(Data section)

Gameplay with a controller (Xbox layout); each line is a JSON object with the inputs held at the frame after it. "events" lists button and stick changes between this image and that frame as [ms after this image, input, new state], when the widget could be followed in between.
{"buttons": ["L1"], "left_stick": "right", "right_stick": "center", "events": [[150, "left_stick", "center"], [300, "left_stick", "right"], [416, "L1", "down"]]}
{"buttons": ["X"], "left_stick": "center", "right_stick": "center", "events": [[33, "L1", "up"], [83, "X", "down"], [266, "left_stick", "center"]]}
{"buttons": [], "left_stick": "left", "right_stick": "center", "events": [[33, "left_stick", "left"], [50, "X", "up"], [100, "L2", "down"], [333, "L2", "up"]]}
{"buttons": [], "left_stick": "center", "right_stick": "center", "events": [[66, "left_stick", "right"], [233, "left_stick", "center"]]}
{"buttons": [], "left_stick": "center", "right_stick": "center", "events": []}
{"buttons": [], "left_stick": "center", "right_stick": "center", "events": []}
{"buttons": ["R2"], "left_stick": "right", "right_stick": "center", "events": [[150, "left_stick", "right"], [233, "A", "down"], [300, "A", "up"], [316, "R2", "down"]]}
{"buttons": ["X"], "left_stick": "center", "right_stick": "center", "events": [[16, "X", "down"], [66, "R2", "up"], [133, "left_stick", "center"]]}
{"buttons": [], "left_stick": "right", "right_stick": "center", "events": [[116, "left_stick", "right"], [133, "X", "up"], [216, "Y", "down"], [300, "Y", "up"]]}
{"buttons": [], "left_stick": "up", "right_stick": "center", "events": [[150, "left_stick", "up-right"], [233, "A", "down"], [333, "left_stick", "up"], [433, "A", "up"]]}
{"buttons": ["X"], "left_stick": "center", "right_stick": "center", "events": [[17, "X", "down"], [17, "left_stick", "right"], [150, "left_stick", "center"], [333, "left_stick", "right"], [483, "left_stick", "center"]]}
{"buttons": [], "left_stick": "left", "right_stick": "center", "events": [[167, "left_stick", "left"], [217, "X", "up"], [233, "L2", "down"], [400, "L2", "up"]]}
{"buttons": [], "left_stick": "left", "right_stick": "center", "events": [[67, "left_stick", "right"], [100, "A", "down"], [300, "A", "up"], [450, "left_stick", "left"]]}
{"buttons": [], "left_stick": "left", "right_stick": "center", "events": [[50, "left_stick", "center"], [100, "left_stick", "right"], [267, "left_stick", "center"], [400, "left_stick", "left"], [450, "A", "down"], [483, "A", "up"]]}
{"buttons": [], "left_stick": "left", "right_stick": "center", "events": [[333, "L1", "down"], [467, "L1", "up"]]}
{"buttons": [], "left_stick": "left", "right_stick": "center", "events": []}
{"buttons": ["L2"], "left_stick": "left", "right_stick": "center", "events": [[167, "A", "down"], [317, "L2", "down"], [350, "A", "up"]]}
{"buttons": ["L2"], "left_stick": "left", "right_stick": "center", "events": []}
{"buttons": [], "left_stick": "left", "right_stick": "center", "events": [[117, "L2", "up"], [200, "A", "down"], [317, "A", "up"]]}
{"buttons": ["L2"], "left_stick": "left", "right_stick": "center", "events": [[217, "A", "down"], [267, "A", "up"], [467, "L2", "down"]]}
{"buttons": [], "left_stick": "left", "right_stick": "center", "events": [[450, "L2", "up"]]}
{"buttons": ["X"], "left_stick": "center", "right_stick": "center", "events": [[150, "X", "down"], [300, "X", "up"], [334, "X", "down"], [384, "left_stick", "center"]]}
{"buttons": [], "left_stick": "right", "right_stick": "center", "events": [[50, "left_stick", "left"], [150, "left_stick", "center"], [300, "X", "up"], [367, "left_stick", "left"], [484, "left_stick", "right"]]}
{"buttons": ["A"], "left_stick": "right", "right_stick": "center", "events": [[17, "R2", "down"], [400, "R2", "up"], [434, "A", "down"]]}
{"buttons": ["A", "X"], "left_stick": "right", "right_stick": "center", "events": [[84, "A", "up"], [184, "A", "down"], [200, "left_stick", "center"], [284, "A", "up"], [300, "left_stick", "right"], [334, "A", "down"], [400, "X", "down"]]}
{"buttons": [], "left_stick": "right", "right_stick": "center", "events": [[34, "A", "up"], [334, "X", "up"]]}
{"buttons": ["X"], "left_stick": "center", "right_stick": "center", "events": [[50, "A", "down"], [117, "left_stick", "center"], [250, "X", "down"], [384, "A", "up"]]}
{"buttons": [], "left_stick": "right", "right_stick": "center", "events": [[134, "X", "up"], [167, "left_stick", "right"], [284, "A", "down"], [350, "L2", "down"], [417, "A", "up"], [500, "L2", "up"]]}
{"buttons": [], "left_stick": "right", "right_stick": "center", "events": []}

(End Data section)

Problem:
Every entry shown above should be transcribed without alteration.

Task output:
Gameplay with a controller (Xbox layout); each line is a JSON object with the inputs held at the frame after it. "events" lists button and stick changes between this image and that frame as [ms after this image, input, new state], when the widget could be followed in between.
{"buttons": ["L1"], "left_stick": "right", "right_stick": "center", "events": [[150, "left_stick", "center"], [300, "left_stick", "right"], [416, "L1", "down"]]}
{"buttons": ["X"], "left_stick": "center", "right_stick": "center", "events": [[33, "L1", "up"], [83, "X", "down"], [266, "left_stick", "center"]]}
{"buttons": [], "left_stick": "left", "right_stick": "center", "events": [[33, "left_stick", "left"], [50, "X", "up"], [100, "L2", "down"], [333, "L2", "up"]]}
{"buttons": [], "left_stick": "center", "right_stick": "center", "events": [[66, "left_stick", "right"], [233, "left_stick", "center"]]}
{"buttons": [], "left_stick": "center", "right_stick": "center", "events": []}
{"buttons": [], "left_stick": "center", "right_stick": "center", "events": []}
{"buttons": ["R2"], "left_stick": "right", "right_stick": "center", "events": [[150, "left_stick", "right"], [233, "A", "down"], [300, "A", "up"], [316, "R2", "down"]]}
{"buttons": ["X"], "left_stick": "center", "right_stick": "center", "events": [[16, "X", "down"], [66, "R2", "up"], [133, "left_stick", "center"]]}
{"buttons": [], "left_stick": "right", "right_stick": "center", "events": [[116, "left_stick", "right"], [133, "X", "up"], [216, "Y", "down"], [300, "Y", "up"]]}
{"buttons": [], "left_stick": "up", "right_stick": "center", "events": [[150, "left_stick", "up-right"], [233, "A", "down"], [333, "left_stick", "up"], [433, "A", "up"]]}
{"buttons": ["X"], "left_stick": "center", "right_stick": "center", "events": [[17, "X", "down"], [17, "left_stick", "right"], [150, "left_stick", "center"], [333, "left_stick", "right"], [483, "left_stick", "center"]]}
{"buttons": [], "left_stick": "left", "right_stick": "center", "events": [[167, "left_stick", "left"], [217, "X", "up"], [233, "L2", "down"], [400, "L2", "up"]]}
{"buttons": [], "left_stick": "left", "right_stick": "center", "events": [[67, "left_stick", "right"], [100, "A", "down"], [300, "A", "up"], [450, "left_stick", "left"]]}
{"buttons": [], "left_stick": "left", "right_stick": "center", "events": [[50, "left_stick", "center"], [100, "left_stick", "right"], [267, "left_stick", "center"], [400, "left_stick", "left"], [450, "A", "down"], [483, "A", "up"]]}
{"buttons": [], "left_stick": "left", "right_stick": "center", "events": [[333, "L1", "down"], [467, "L1", "up"]]}
{"buttons": [], "left_stick": "left", "right_stick": "center", "events": []}
{"buttons": ["L2"], "left_stick": "left", "right_stick": "center", "events": [[167, "A", "down"], [317, "L2", "down"], [350, "A", "up"]]}
{"buttons": ["L2"], "left_stick": "left", "right_stick": "center", "events": []}
{"buttons": [], "left_stick": "left", "right_stick": "center", "events": [[117, "L2", "up"], [200, "A", "down"], [317, "A", "up"]]}
{"buttons": ["L2"], "left_stick": "left", "right_stick": "center", "events": [[217, "A", "down"], [267, "A", "up"], [467, "L2", "down"]]}
{"buttons": [], "left_stick": "left", "right_stick": "center", "events": [[450, "L2", "up"]]}
{"buttons": ["X"], "left_stick": "center", "right_stick": "center", "events": [[150, "X", "down"], [300, "X", "up"], [334, "X", "down"], [384, "left_stick", "center"]]}
{"buttons": [], "left_stick": "right", "right_stick": "center", "events": [[50, "left_stick", "left"], [150, "left_stick", "center"], [300, "X", "up"], [367, "left_stick", "left"], [484, "left_stick", "right"]]}
{"buttons": ["A"], "left_stick": "right", "right_stick": "center", "events": [[17, "R2", "down"], [400, "R2", "up"], [434, "A", "down"]]}
{"buttons": ["A", "X"], "left_stick": "right", "right_stick": "center", "events": [[84, "A", "up"], [184, "A", "down"], [200, "left_stick", "center"], [284, "A", "up"], [300, "left_stick", "right"], [334, "A", "down"], [400, "X", "down"]]}
{"buttons": [], "left_stick": "right", "right_stick": "center", "events": [[34, "A", "up"], [334, "X", "up"]]}
{"buttons": ["X"], "left_stick": "center", "right_stick": "center", "events": [[50, "A", "down"], [117, "left_stick", "center"], [250, "X", "down"], [384, "A", "up"]]}
{"buttons": [], "left_stick": "right", "right_stick": "center", "events": [[134, "X", "up"], [167, "left_stick", "right"], [284, "A", "down"], [350, "L2", "down"], [417, "A", "up"], [500, "L2", "up"]]}
{"buttons": [], "left_stick": "right", "right_stick": "center", "events": []}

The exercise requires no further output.